=== Passage provided ===
Stimulus package brings relief to broadcast sector, but no mention of insurance fund extension

With the $50-million insurance fund set to expire on March 31, the CMPA is calling on the government to announce an extension to give certainty for projects aiming to commence shooting in the first quarter of 2021.

The federal government has increased the level of financial relief to the broadcasting sector as part of its $100-billion pandemic recovery package, announced Monday, however the budgetary plan makes no mention of an extension to the $50-million insurance fund, which is due to expire in March.

The government said it will provide up to $50 million in relief funding to television and radio broadcasters by waiving broadcasting Part II licence fees in 2020-21. The announcement comes eight months after the government pledged to waive Part I license fees, which it said at the time would give $30 million in relief to the sector as it grapples with a sharp decline in advertising revenues.

The Canadian Association of Broadcasters (CAB) previously estimated that dozens of TV and radio stations could close over the next three years due to the economic climate, resulting in thousands of job losses and more than $1 billion in revenue losses. The report, titled The Crisis in Canadian Media and the Future of Local Broadcasting, also indicated the private local conventional TV reporting units in Canada will fall from 95 to between 50 and 60 over the next three years.

Meanwhile, the prospect of extending the $50 million Short-Term Compensation Fund – earmarked for projects without insurance for COVID-19-related stoppages – has been raised on a number of occasions, with some industry insiders suggesting the fund is not large enough, and that the March 31 expiration date is too soon.

Thus far around 90 projects have applied to the fund, according to data provided by Telefilm to Playback Daily last week. To date, none of those projects have been forced to close down on a temporary or permanent basis.

While the government’s $100-billion economic stimulus package does reference the insurance fund, it makes no mention of a potential extension during fiscal 2021.

“We had hoped the Fall Economic Update would include an extension to the Short Term Compensation Fund insurance program, which the government launched earlier this fall. The fund is playing an essential role in allowing productions to move forward in the absence of traditional insurance,” said Andrew Addison, CMPA’s VP of communications, marketing and membership.

=== Record set ===
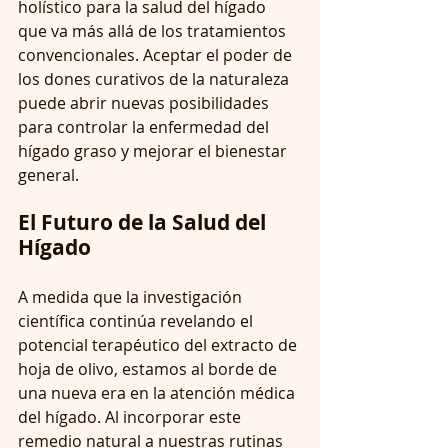
holístico para la salud del hígado 
que va más allá de los tratamientos 
convencionales. Aceptar el poder de 
los dones curativos de la naturaleza 
puede abrir nuevas posibilidades 
para controlar la enfermedad del 
hígado graso y mejorar el bienestar 
general. 
El Futuro de la Salud del 
Hígado
A medida que la investigación 
científica continúa revelando el 
potencial terapéutico del extracto de 
hoja de olivo, estamos al borde de 
una nueva era en la atención médica 
del hígado. Al incorporar este 
remedio natural a nuestras rutinas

=== The task ===
Transcribe the part of the article on broadcast relief and the insurance fund starting at "Stimulus package brings" and ending at "quarter of 2021.". The listing that comes after the article is separate material and has no connection to it.

=== Answer ===
Stimulus package brings relief to broadcast sector, but no mention of insurance fund extension

With the $50-million insurance fund set to expire on March 31, the CMPA is calling on the government to announce an extension to give certainty for projects aiming to commence shooting in the first quarter of 2021.